» **Exercise 1**
Retype the records starting at the line that contains "pose: elev=80.3 azim=161.3" and ending with the last line of the records, including both of those lines, and leave the pictures out of your copy.

» **Passage given**
%%
= Sérvulo Gutiérrez =

Peruvian painter (1914–1961)

Sérvulo Gutiérrez. The Andes (1943).

Sérvulo Gutiérrez Alarcón (1914 – 21 July 1961) was a Peruvian artist, described by The Times as "Peru’s most celebrated painter". He was initially untaught and self-educated, but then trained under the artist Emilio Pettoruti. Gutiérrez had a relationship with Doris Gibson.

== Life ==

Sérvulo Gutiérrez was born in Ica. He had little in the way of normal education and initially trained in Lima to be a boxer. He moved to Buenos Aires, where he focused on pottery of the Pre-Columbian period, establishing premises to both conserve such items as well as to manufacture new ones in the tradition of that style.
%%
» **Exercise 2**
Extend the passage on Sérvulo Gutiérrez, picking up after its final sentence.

» **Supplied data**
%%
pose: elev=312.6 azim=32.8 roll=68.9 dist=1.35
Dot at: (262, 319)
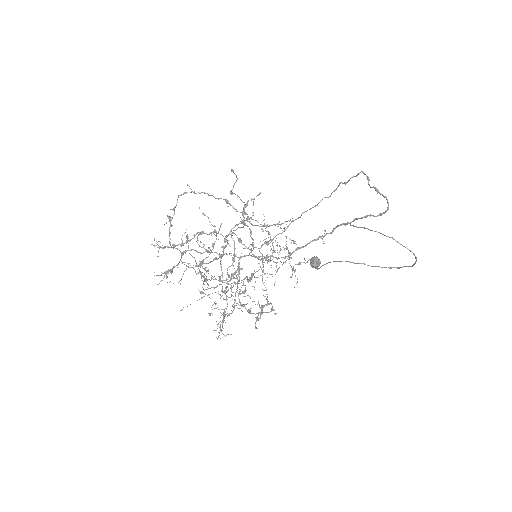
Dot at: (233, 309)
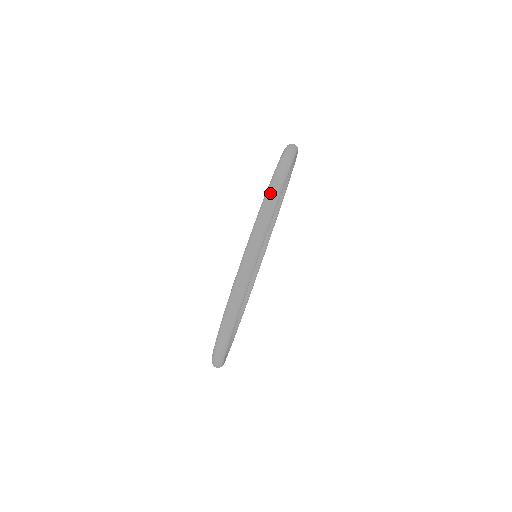
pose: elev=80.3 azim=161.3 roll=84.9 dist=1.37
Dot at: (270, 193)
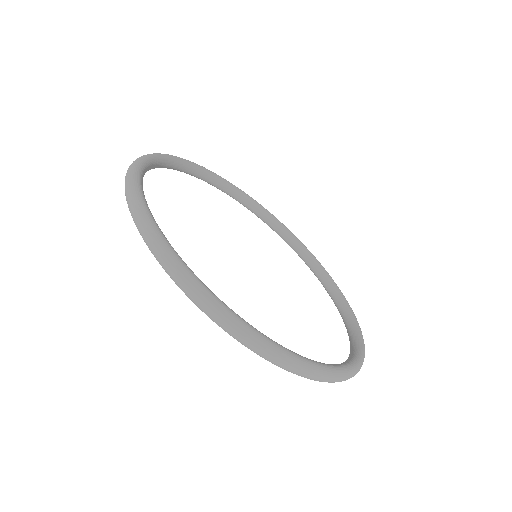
%%
» **Expected answer 1**
pose: elev=80.3 azim=161.3 roll=84.9 dist=1.37
Dot at: (270, 193)

» **Expected answer 2**
Gutiérrez was self-taught until he had the opportunity to study in
Buenos Aires for eight years with the major Argentine painter, Emilio Pettoruti (1892–1971). He travelled to Paris in 1938, where the study of work by French artists broadened his approach away from an academic direction towards a delineated and sculptural Expressionist style, which he pursued after his return to Peru in 1942. Gutiérrez' masterpiece is a depiction of a powerful and crude nude woman, The Andes (1943), representing "the unavoidable South American reality." He was not an intellectual and this may explain how the tenor of his work is that of a "direct, living testimony."

His interest in sculpture was stimulated by his apprenticeship under Pettoruti, and although he did not produce many works of this kind, his sculpture Amazonia won first prize in a competition in 1942.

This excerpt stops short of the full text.